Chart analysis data
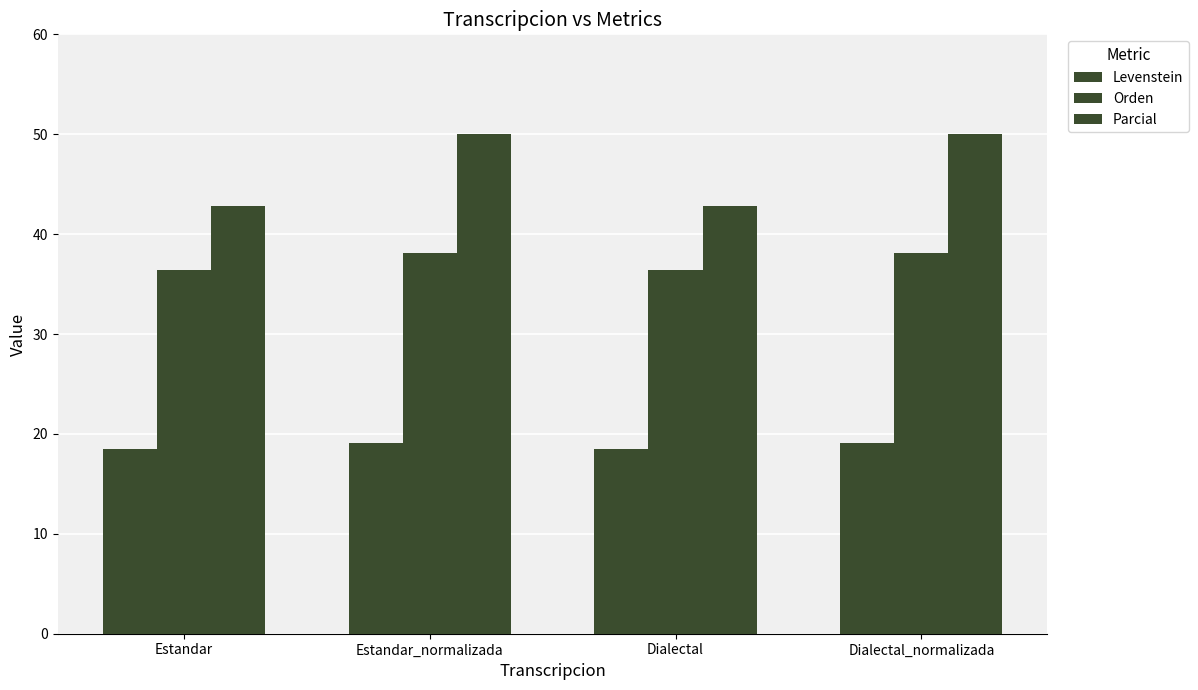

What is the total value across all series at Estandar?

97.7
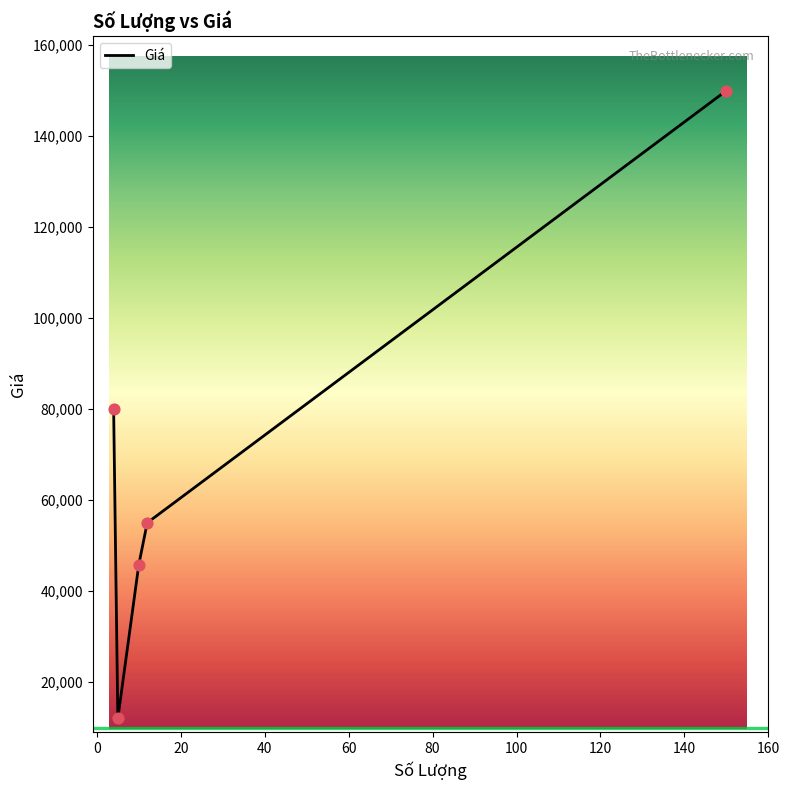

True or false: there are more than 0 points higher than both neighbors.

False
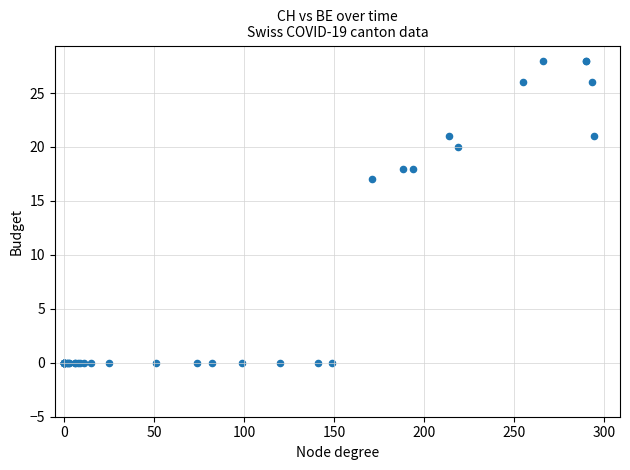

What Y value in the scatter plot is closest to 14?

17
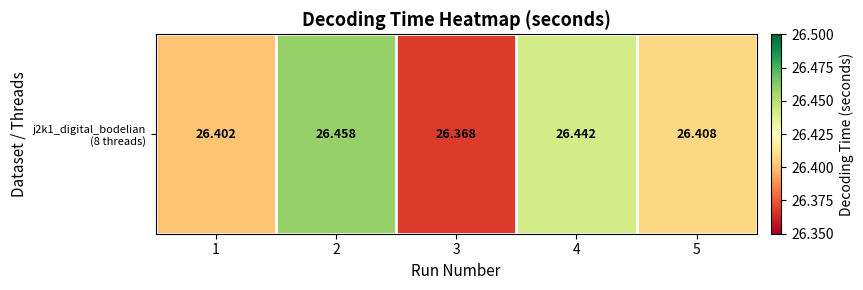

Reading right to left, list all the values displayed in this chart.

26.4	26.4	26.4	26.5	26.4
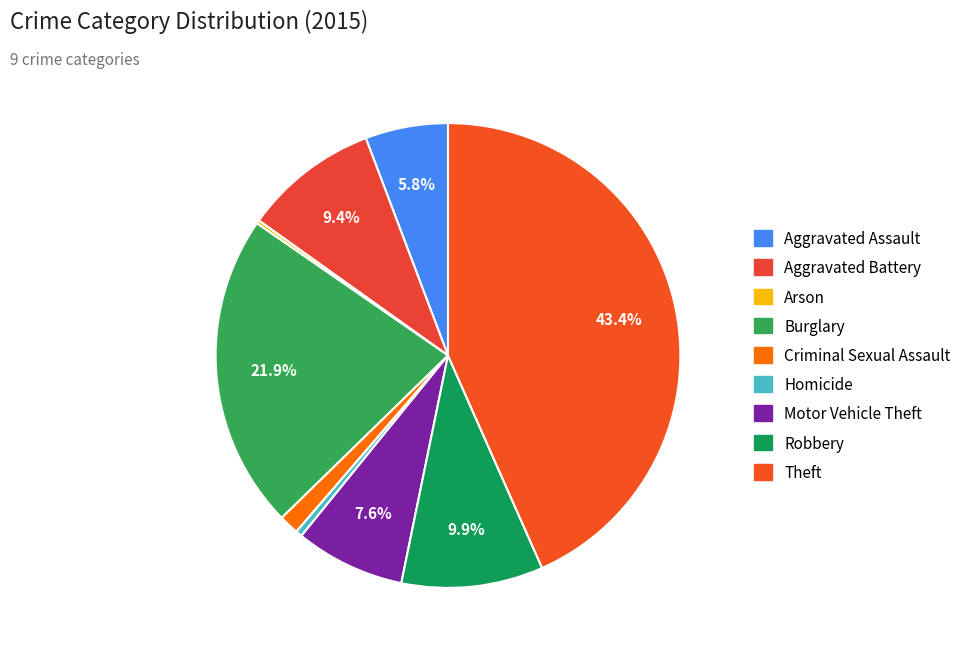

Does Theft account for over 50% of the chart?

No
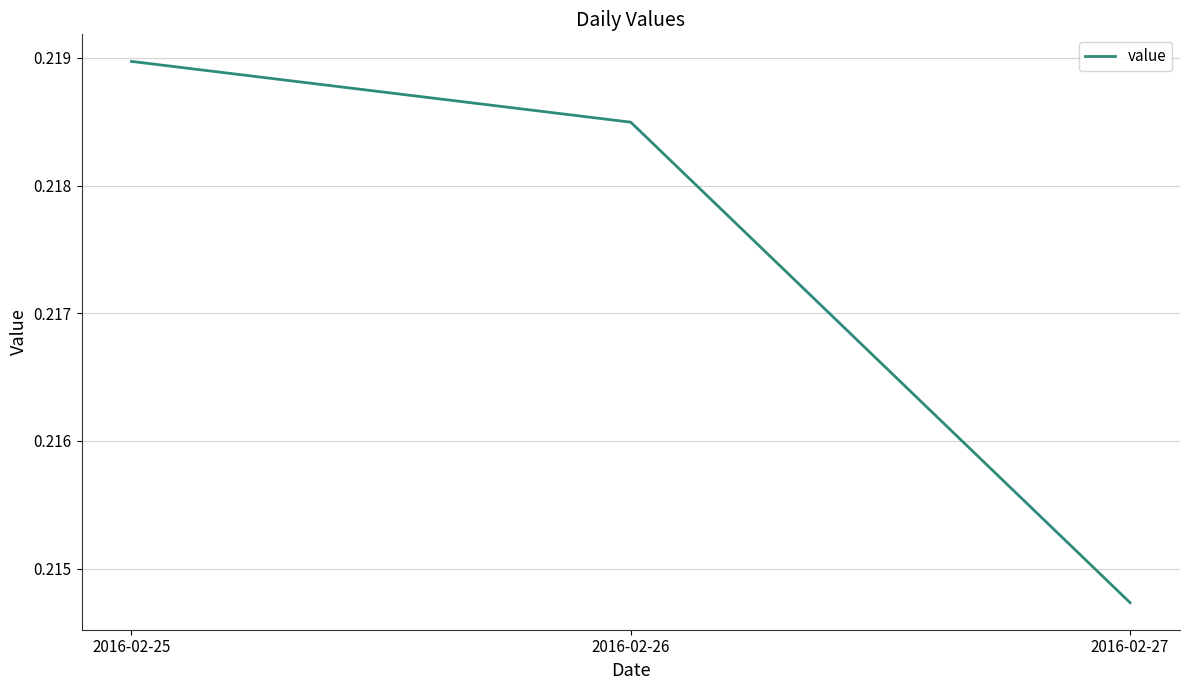

At which label is the value closest to 0?

2016-02-27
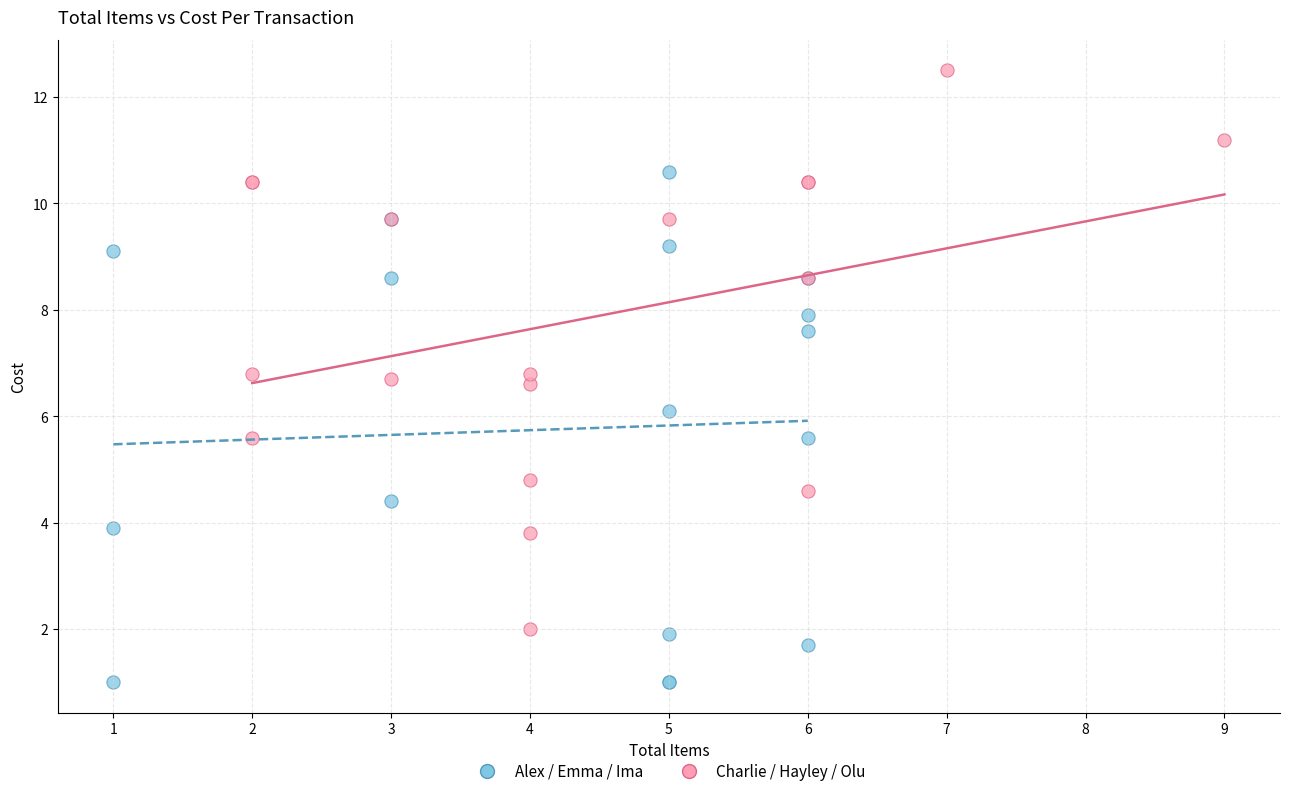

Which series contains the highest Y value?

Charlie / Hayley / Olu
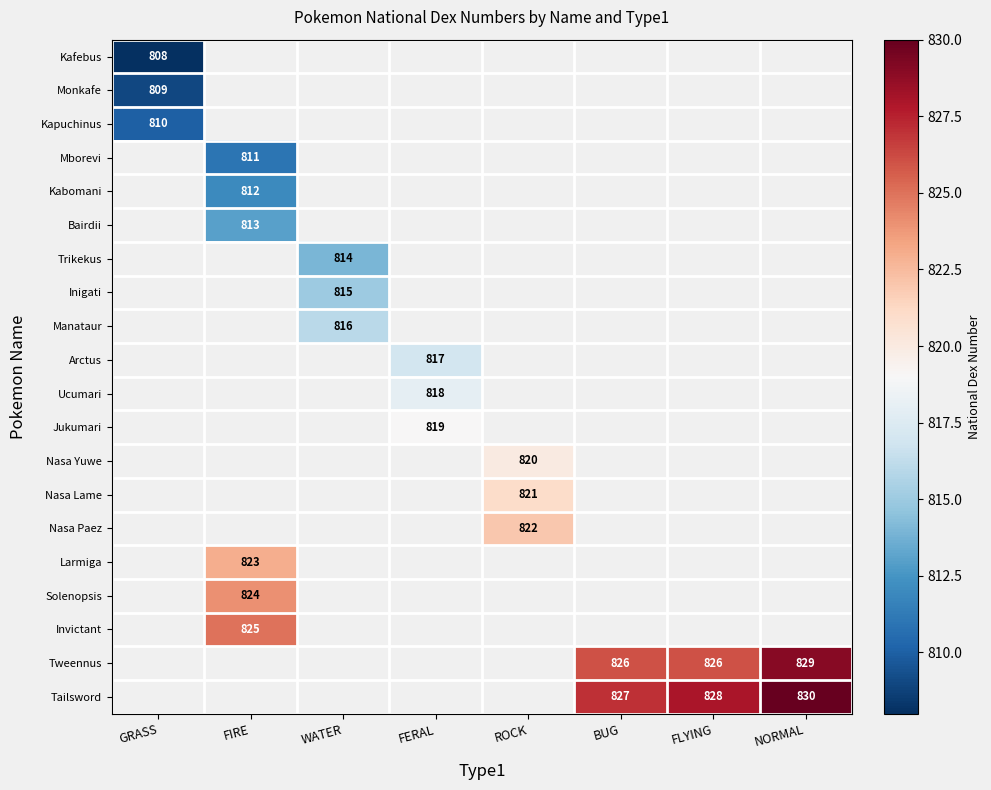

At how many categories does at least one series exceed 823?

4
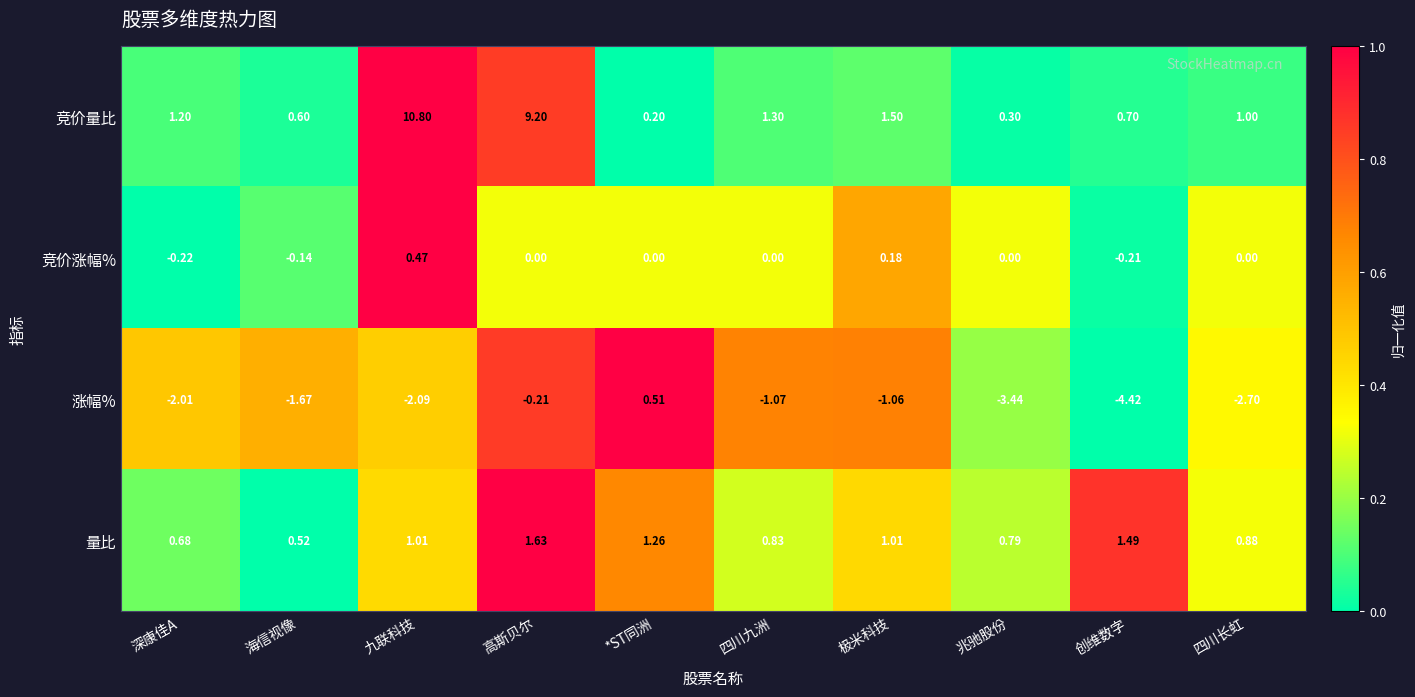

How many values in the 竞价量比 series are below 1?

4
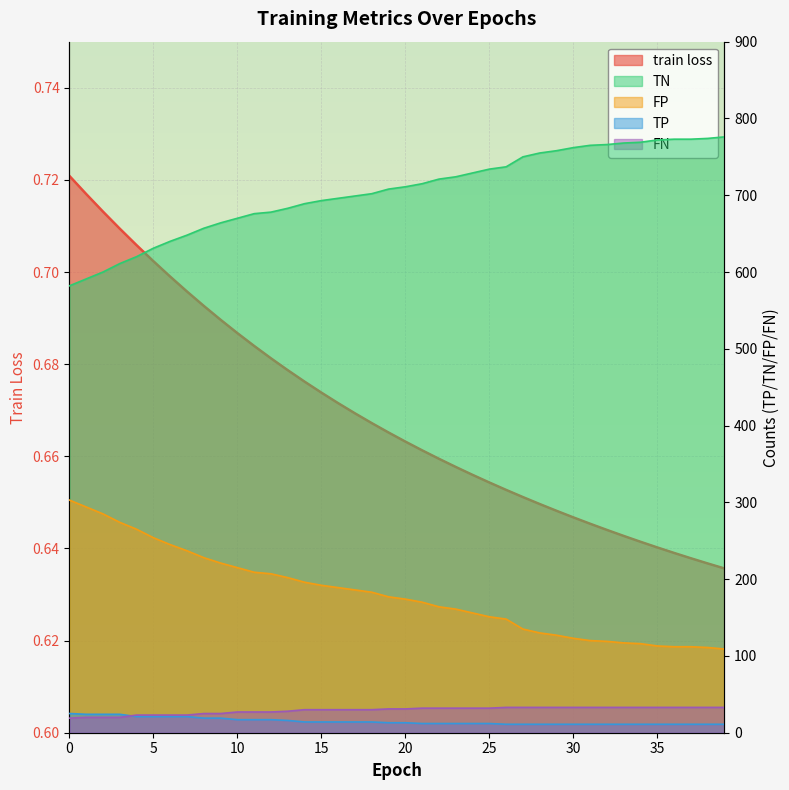

The TN series shows 345.6 at 3. True or false?

False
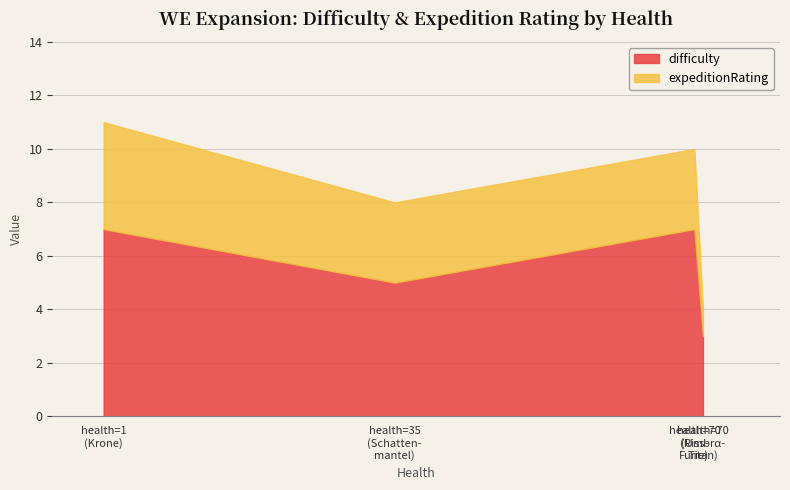

Which series has the widest spread of values?

difficulty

WHAT THE EXERCISE ASKS - Can you lay out every line of the items above as a Markdown table with the columns "No." and "Line," one numbered row per line, leaving out blank lines and the pictures?

RESULT OF THE EXERCISE -
| No. | Line |
|---|---|
| 1 | What is the total value across all series at Estandar? |
| 2 | 97.7 |
| 3 | True or false: there are more than 0 points higher than both neighbors. |
| 4 | False |
| 5 | What Y value in the scatter plot is closest to 14? |
| 6 | 17 |
| 7 | Reading right to left, list all the values displayed in this chart. |
| 8 | 26.4	26.4	26.4	26.5	26.4 |
| 9 | Does Theft account for over 50% of the chart? |
| 10 | No |
| 11 | At which label is the value closest to 0? |
| 12 | 2016-02-27 |
| 13 | Which series contains the highest Y value? |
| 14 | Charlie / Hayley / Olu |
| 15 | At how many categories does at least one series exceed 823? |
| 16 | 4 |
| 17 | How many values in the 竞价量比 series are below 1? |
| 18 | 4 |
| 19 | The TN series shows 345.6 at 3. True or false? |
| 20 | False |
| 21 | Which series has the widest spread of values? |
| 22 | difficulty |